En bref, un monde ouvrier solidaire aimant plus que tout le travail s’est effacé. La fin de l’industrialisation comme l’écrit le narrateur, les fait passer « de la gloire à l’oubli« .

Nous suivons Narval, esseulé, malheureux, dans cette ville qui ne résonne plus des bruits des chantiers. Les uns ont retrouvé du travail, tandis que les autres attendent encore, ils ont perçu des d’indemnités. Puis, voilà que Dame blanche apparaît chez ses camarades. C’est la maladie, celle que provoque l’exposition des années durant à l’amiante. Elle a frappé dans divers corps de métiers. 
Nous assistons au plus grand scandale du monde ouvrier. Les spécialistes enquêtent :

« Les chantiers avaient mis la clé sous la porte, nous étions des pourcentages, des nombres. Ils nous réveillaient, ils avaient besoin de savoir ce qui se passait dans nos corps, prévenance qui avait un goût de soupçon ».

Morts d’avoir aimé leur métier

On apprend aussi que 10 ans avant la liquidation de la société, un rapport relevait déjà que "l'amiante est un cancérigène certain pour l'homme". Ceux qui étaient informés se sont donc tus au nom du profit.

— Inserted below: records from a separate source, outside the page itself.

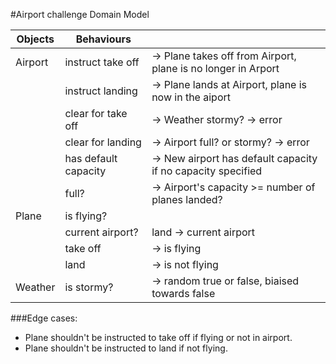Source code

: #Airport challenge Domain Model

|   Objects   |    Behaviours      |                                                                |
|-------------|--------------------|----------------------------------------------------------------|
|Airport      |instruct take off   | -> Plane takes off from Airport, plane is no longer in Arport  |
|             |instruct landing    | -> Plane lands at Airport, plane is now in the aiport          |
|             |clear for take off  | -> Weather stormy? -> error                                    |
|             |clear for landing   | -> Airport full? or stormy? -> error                           |
|             |has default capacity| -> New airport has default capacity if no capacity specified   |
|             |full?               | -> Airport's capacity >= number of planes landed?              |
|Plane        |is flying?          |                                                                |
|             |current airport?    | land -> current airport                                        |
|             |take off            | -> is flying                                                   |
|             |land                | -> is not flying                                               |
|Weather      |is stormy?          | -> random true or false, biaised towards false                 |

###Edge cases: 
- Plane shouldn't be instructed to take off if flying or not in airport.
- Plane shouldn't be instructed to land if not flying.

Narval assiste à la mort de ses amis, et lui-même se bat contre la maladie tout en travaillant de ses mains par besoin de retrouver l’exercice quotidien d’une tâche.
La rencontre d’un jeune photographe, fils d’ouvriers, le plonge dans ses souvenirs..

Ce roman fort bien écrit, et de surcroît bien documenté, est un témoignage hommage à ces ouvriers fiers et dignes qui morts d’avoir aimé leur métier. Ils ont été salis, on a abusé de leurs forces, de leurs vies. Les responsables du scandale de l’amiante ont ainsi accordé peu de prix à leurs existences.